- _Information supplied_
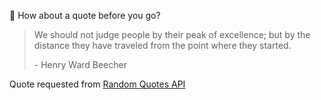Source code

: 📣 How about a quote before you go?

> We should not judge people by their peak of excellence; but by the distance they have traveled from the point where they started.
>
> <p>- Henry Ward Beecher</p>

Quote requested from [Random Quotes API](https://github.com/lukePeavey/quotable)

- _Instructions to follow_
Where the string "from" appears in a line of the entries, count that line, and state the total alone.

- _Answer section_
2